Le portrait rhétorique de Xavier Bertrand
Clément Viktorovitch a décrypté le discours politique de Xavier Bertrand, invité lundi 4 octobre de l'emission les "matins présidentiels".
Xavier Bertrand, j'ai décortiqué vos interventions et je me suis vite rendu compte que, sur le fond, votre discours est structuré autour de trois grands piliers que vous répétez souvent : l'autorité, le travail et les territoires. Voilà qui éclaire les grandes lignes de votre campagne et constitue au fond un retour aux valeurs et aux thèmes traditionnels de la droite. D'ailleurs, j'ai l'impression que c'est quelque chose que vous revendiquez.
Une utilisation abondante de la métaphore
Mais ça, c'est ce que vous nous dites avec votre discours. Moi, ce qui m'intéresse davantage, c'est ce que votre discours nous dit de vous, de l'image que vous projetez à dessein ou non.
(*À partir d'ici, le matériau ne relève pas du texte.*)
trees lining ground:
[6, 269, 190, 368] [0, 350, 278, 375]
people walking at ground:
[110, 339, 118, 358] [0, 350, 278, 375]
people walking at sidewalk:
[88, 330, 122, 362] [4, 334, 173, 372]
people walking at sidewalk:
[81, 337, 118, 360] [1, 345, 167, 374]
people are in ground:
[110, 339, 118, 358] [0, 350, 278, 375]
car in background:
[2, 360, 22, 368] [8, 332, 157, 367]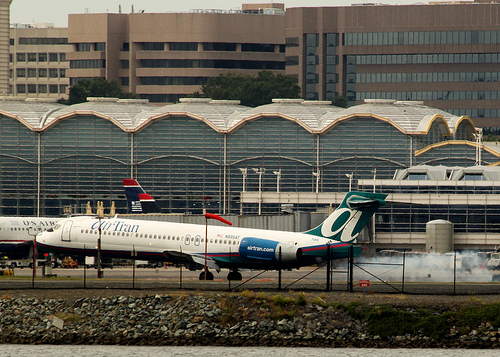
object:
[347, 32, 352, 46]
window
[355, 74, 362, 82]
window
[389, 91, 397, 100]
window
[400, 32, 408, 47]
window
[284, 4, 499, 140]
building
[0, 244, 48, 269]
cart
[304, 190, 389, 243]
airplane terminal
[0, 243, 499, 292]
fence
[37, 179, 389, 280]
airplane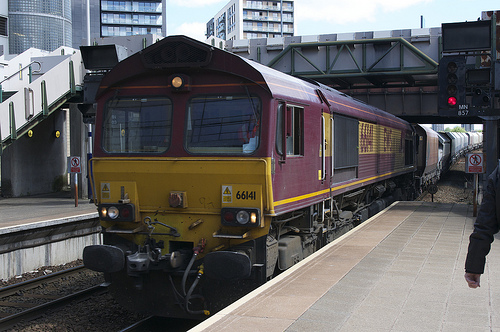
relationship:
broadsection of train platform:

D'ailleurs, et c'est cela que je vais essayer de dégager. Tenez, par exemple, les figures de style, il y en a une que vous utilisez abondamment, c'est la métaphore : "Je n'ai pas de baguette magique", "Je fais de mon mieux avec des premiers résultats", "Je ne me réjouis absolument pas de voir la France en deuxième division internationale", "Le centralisme mais c'est un cadavre, une gangrène dans la société française", "L'impunité est vue comme un ours au milieu du couloir", "Vous savez, comme je marche sur deux jambes, il faut avoir une ligne droite."
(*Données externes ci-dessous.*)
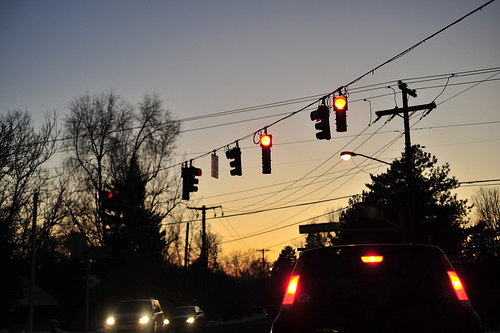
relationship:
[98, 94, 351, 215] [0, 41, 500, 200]
lights are on wire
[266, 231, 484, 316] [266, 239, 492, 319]
brakelights are on suv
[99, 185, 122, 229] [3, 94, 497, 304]
red light hidden by trees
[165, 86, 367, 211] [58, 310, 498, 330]
traffic lights hanging above street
Ceci n'est qu'une petite sélection, bien sûr, mais ce qui me frappe, c'est la nature des analogies au sein desquelles vous allez piocher comme "la baguette magique", "la France en deuxième division" ou "l'ours au milieu du couloir". Nous sommes dans un registre populaire presque proverbial. Cela vous permet de renvoyer une image de proximité qui vient rentrer en résonance avec l'ancrage territorial que vous mettez en avant.
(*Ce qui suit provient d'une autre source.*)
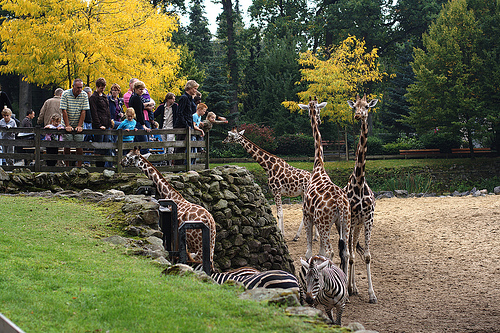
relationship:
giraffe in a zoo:
[121, 145, 217, 267] [1, 127, 499, 332]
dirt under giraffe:
[267, 193, 499, 331] [121, 145, 217, 263]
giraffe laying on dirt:
[181, 244, 261, 276] [267, 193, 499, 331]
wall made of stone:
[1, 166, 295, 276] [223, 187, 237, 201]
Renforcer une image de proximité
Et d'ailleurs, c'est valable aussi pour une autre dimension de votre parole, celle qui a trait à ses marqueurs métadiscursif. Alors, je sais que ça a l'air compliqué, mais en réalité, c'est extrêmement simple. Les marqueurs métadiscursif, ce sont tous ces petits mots que nous utilisons, l'air de rien, pour commenter notre propre discours. Et chez vous, Xavier Bertrand, il y en a un qui revient sans cesse c'est "Je vais vous dire une chose".
Un marqueur qui me semble signifiant. Il ne se contente pas de mettre en évidence des éléments de discours. Il suggère également la familiarité et la connivence. Ce qui vous permet de renforcer à nouveau votre image de proximité et d'élu local. Je n'oublie pas que vous vous réclamez également du respect et de l'autorité. Et justement, vous avez de ce point de vue une véritable signature rhétorique. Elle tient en trois mots : énonciation, silences, répétitions.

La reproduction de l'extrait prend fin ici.